Page extract:
+===+
A RESP server backed by SQLite. Compatible with redis clients and redis-cli, persistent by default, zero external daemons, and minimal memory footprint.

Overview

RESPLite speaks RESP (the Redis Serialization Protocol), so your existing redis npm client and redis-cli work without changes. The storage layer is SQLite: WAL mode, FTS5 for full-text search, and a single .db file that survives restarts without snapshots or AOF.

It is not a Redis clone. It covers a practical subset of commands that map naturally to SQLite, suited for single-node workloads where Redis' in-memory latency is not a hard requirement.

  • Zero external services — just Node.js and a .db file.
  • Drop-in compatible — works with the official redis npm client and redis-cli.
  • Persistent by default — no snapshots, no AOF, no config.
  • Embeddable — start the server and connect from the same script.
  • Full-text search — FT.* commands via SQLite FTS5.
  • Simple queues — lists with BLPOP/BRPOP.
+===+
Exercise 1:
According to the RESPLite overview, which SQLite feature provides full-text search?
Exercise 2:
Decide whether each statement agrees with the RESPLite overview, giving yes or no and quoting the words that settle it: (a) RESPLite is a Redis clone. (b) Data is kept in a single .db file that survives restarts. (c) Simple queues are built on lists with BLPOP/BRPOP.
Exercise 3:
Write the next part of the RESPLite overview, picking up after its final sentence.

Dataset section:
+===+
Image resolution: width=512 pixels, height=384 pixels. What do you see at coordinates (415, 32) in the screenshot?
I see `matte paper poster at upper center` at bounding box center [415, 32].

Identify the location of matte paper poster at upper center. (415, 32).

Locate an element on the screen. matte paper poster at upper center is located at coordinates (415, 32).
+===+
Written response 1:
SQLite FTS5, used through the FT.* commands.

Written response 2:
(a) No: "It is not a Redis clone."
(b) Yes: "a single .db file that survives restarts without snapshots or AOF"
(c) Yes: "Simple queues — lists with BLPOP/BRPOP."

Written response 3:
When RESPLite beats Redis in Docker

Building this project surfaced a clear finding: Redis running inside Docker on the same host often has worse latency than RESPLite running locally. Docker's virtual network adds overhead that disappears when the server runs in the same process/host. For single-node workloads this makes RESPLite the faster, simpler option.

The strongest use case is migrating a non-replicated Redis instance that has grown large (tens of GB). You don't need to manage replicas, AOF, or RDB. Once migrated, you get a single SQLite file and latency that is good enough for most workloads. The built-in migration tooling (see Migration from Redis) handles datasets of that size with minimal downtime.

Benchmark snapshot

Representative results against Redis in Docker on the same host:

Suite Redis (Docker) RESPLite (default)
PING 8.79K/s 37.36K/s
SET+GET 4.68K/s 11.96K/s
HSET+HGET 4.40K/s 11.91K/s
ZADD+ZRANGE 7.80K/s 17.12K/s
FT.SEARCH 8.36K/s 8.22K/s

The full benchmark table is available later in Benchmark.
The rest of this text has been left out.